Case ID: sw2d_527/html/0571-01.html
Source: Caselaw Access Project
Author: {"author": "DALLY, Commissioner.", "license": "Public Domain", "url": "https://static.case.law/"}
Date Created: 2024-08-24T03:29:51.129683

Ex parte Alfred Ray BRADSHAW.
    No. 50843.
    Court of Criminal Appeals of Texas.
    Sept. 23, 1975.
    Joe E. Taylor, Denison, for appellant.
    Charles L. Waldrum, City Atty., and John H. Morris, Asst. City Atty., Bonham, Jim D. Vollers, State’s Atty., and David S. McAn-gus, Asst. State’s Atty., Austin, for the State.
   OPINION

DALLY, Commissioner.

This is an appeal from an order in a habeas corpus proceeding brought to reduce bail. The trial court refused to further reduce bail which had been set in the total amount of $65,000. The appellant was charged with committing five burglaries in Fannin County and was being held on fugitive warrants from Mississippi and Oklahoma.

On August 20, 1975, when the appeal was filed and this Court obtained jurisdiction, McGee v. State, 445 S.W.2d 187 (Tex.Cr.App.1969), the appellant was in custody of the sheriff of Fannin County. On September 17th, the State filed a motion in this Court moving that the appeal be dismissed because the appellant had escaped from custody. That motion is supported by an affidavit made by Raymond Taylor, the sheriff of Fannin County, stating that the appellant had escaped from custody either in the night of September 11th, or in the early morning on September 12th, and that he still remained at large on September 15th.

Article 44.09, V.A.C.C.P., in pertinent part provides:

“If the defendant, pending an appeal in the felony case, makes his escape from custody, the jurisdiction of the Court of Criminal Appeals shall no longer attach in the case. Upon the fact of such escape being made to appear, the court shall, on motion of the State’s attorney, dismiss the appeal; but the order dismissing the appeal shall be set aside if it is made to appear that the defendant has voluntarily returned within ten days to the custody of the officer from whom he escaped;

Article 44.10, V.A.C.C.P., provides:

“When any such escape occurs, the sheriff who had the prisoner in custody shall immediately report the fact under oath to the district or county attorney of the county in which the conviction was had, who shall forthwith forward such report to the State prosecuting attorney. Such report shall be sufficient evidence of the fact of such escape to authorize the dismissal of the appeal.”

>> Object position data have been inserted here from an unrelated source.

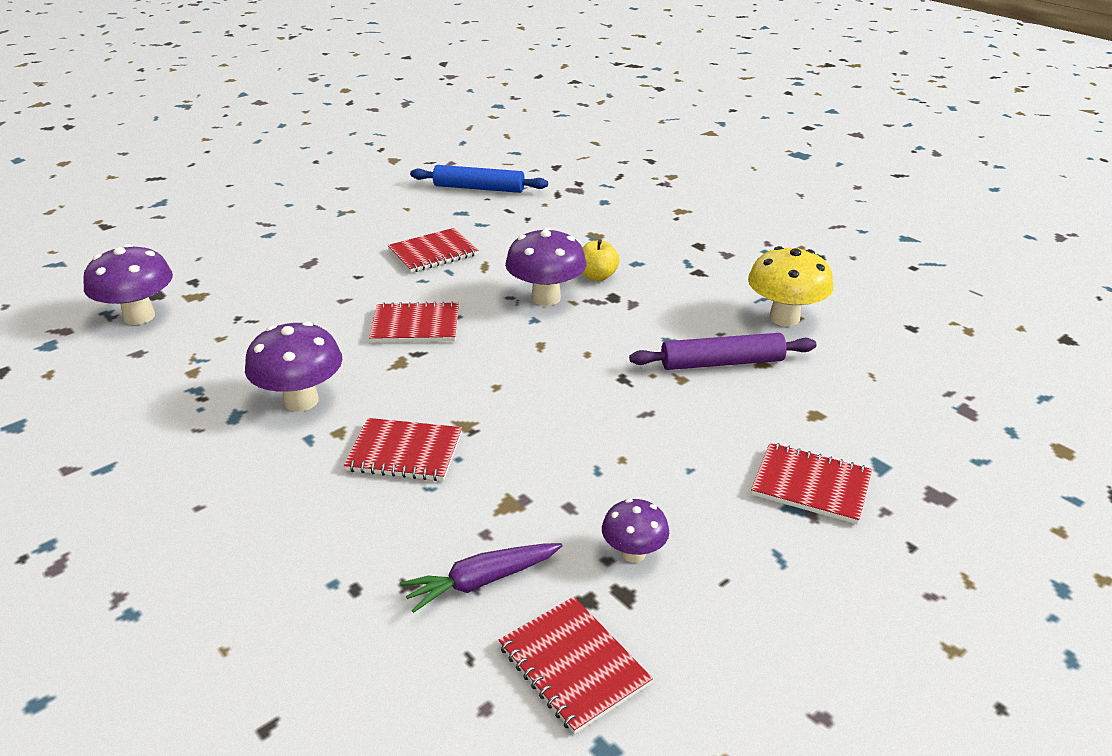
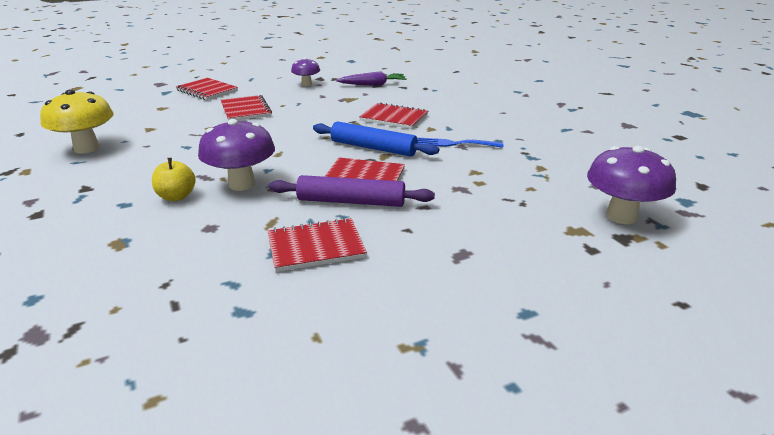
camera: 165 degrees left, 5 degrees down
purple mushroom [245,321,342,412] -> blue fork [418,138,503,148]
blue rolling pin [410,165,548,193] -> blue rolling pin moved to [313,121,439,156]
red notebook [499,597,653,734] -> red notebook moved to [221,95,272,121]
purple rolling pin [629,333,816,370] -> purple rolling pin moved to [269,175,435,207]

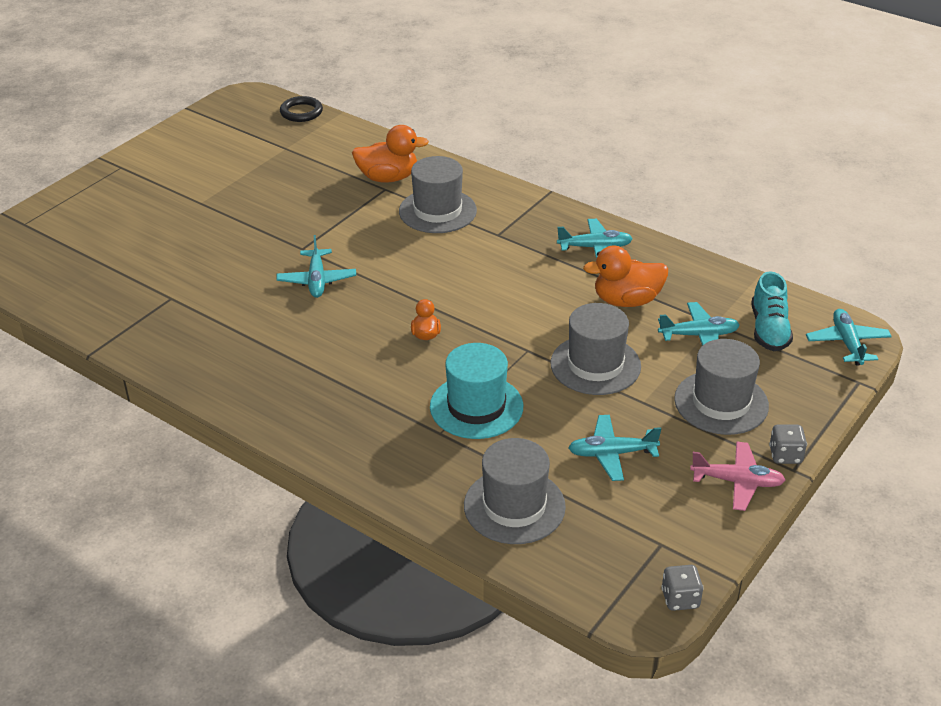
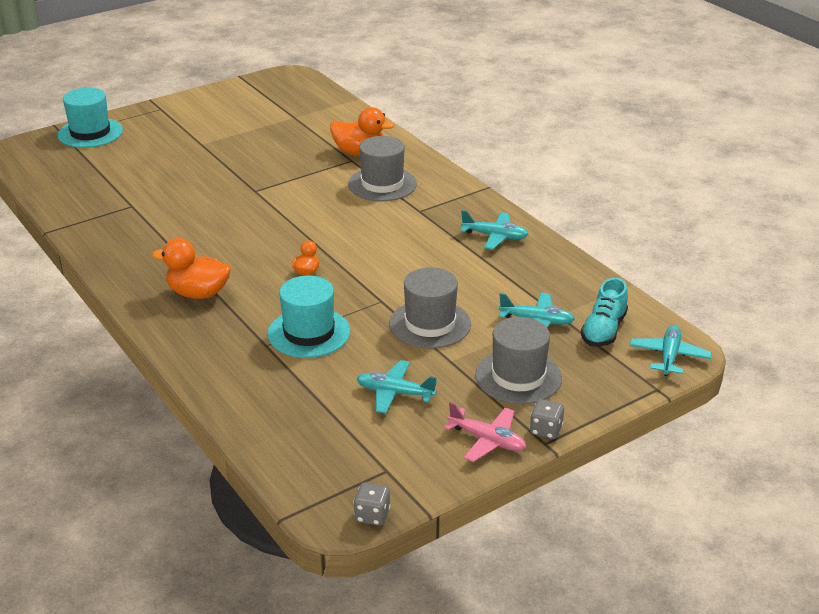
camera: 20 degrees right, 5 degrees down
turquoise plane [276,235,356,298] -> none
black ring [280,96,323,122] -> none
grey hat [464,438,566,544] -> none
orange duck [583,246,668,307] -> orange duck moved to [152,238,231,299]
none -> turquoise hat [58,88,123,148]

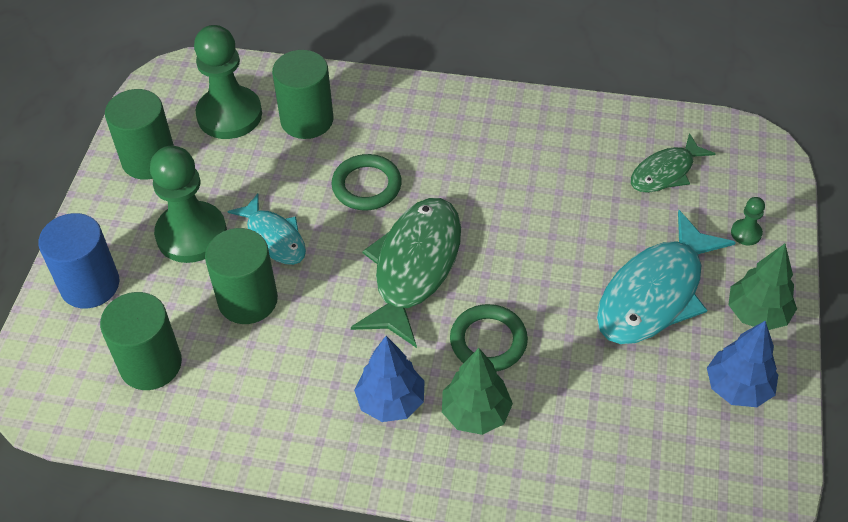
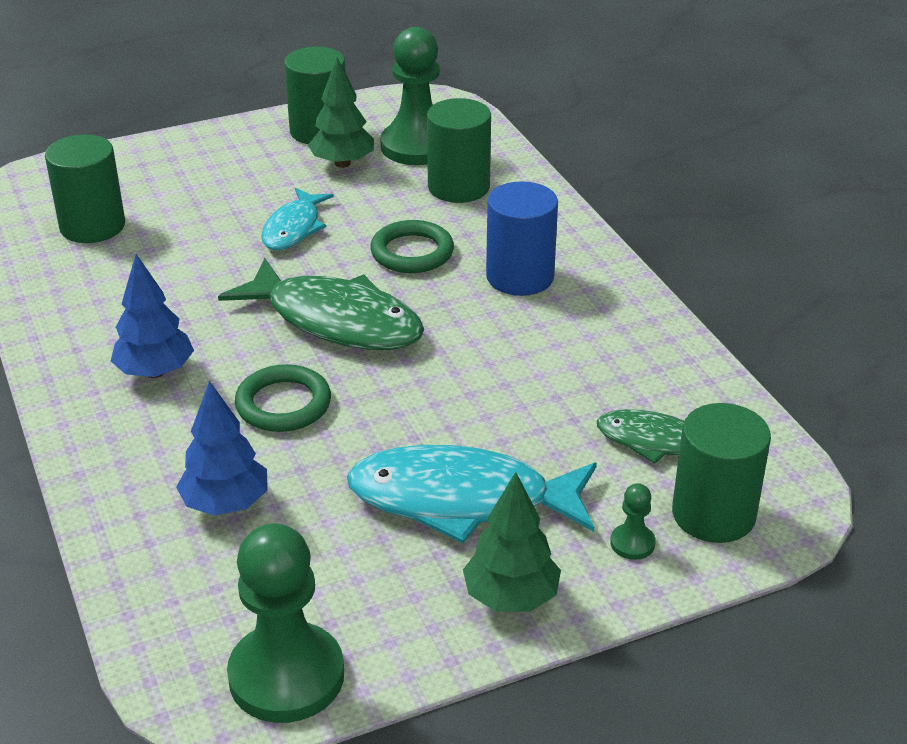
camera: 55 degrees right, 15 degrees down
blue cylinder [38,213,120,309] -> blue cylinder moved to [486,181,558,296]
green pawn [150,146,227,263] -> green pawn moved to [227,523,344,723]
green cylinder [205,228,278,324] -> green cylinder moved to [672,403,771,543]
green fish [351,198,461,348] -> green fish turned 45 degrees clockwise [218,258,424,350]
green tree [442,348,513,435] -> green tree moved to [308,57,374,168]
blue tree [707,321,778,407] -> blue tree moved to [176,381,268,516]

Is Article 44.09, V.A.C.C.P., applicable to an appeal from an order in a habeas corpus proceeding brought to obtain a reduction of bail? The Court of Appeals in an early case held that the statute in effect at that time which was almost identical in wording to Article 44.09, V.A.C.C.P., included an appeal from an order in a habeas corpus proceeding brought to obtain bail in a capital case. Ex parte Wood, 19 Tex.App. 46 (1885). The appeal in that case was dismissed and it was said the statute was not confined or limited to appeals in felony cases in which the defendant had been tried and convicted, but that it was applicable to all appeals in felony cases. Ex parte Wood, supra, controls our disposition of this appeal.

The State’s motion is granted; the appeal is dismissed.

Opinion approved by the Court. 
      
      . See Estelle v. Dorrough, 420 U.S. 534, 95 S.Ct. 1173, 43 L.Ed.2d 377 (1975), upholding the constitutionality of Article 44.09, V.A.C. C.P.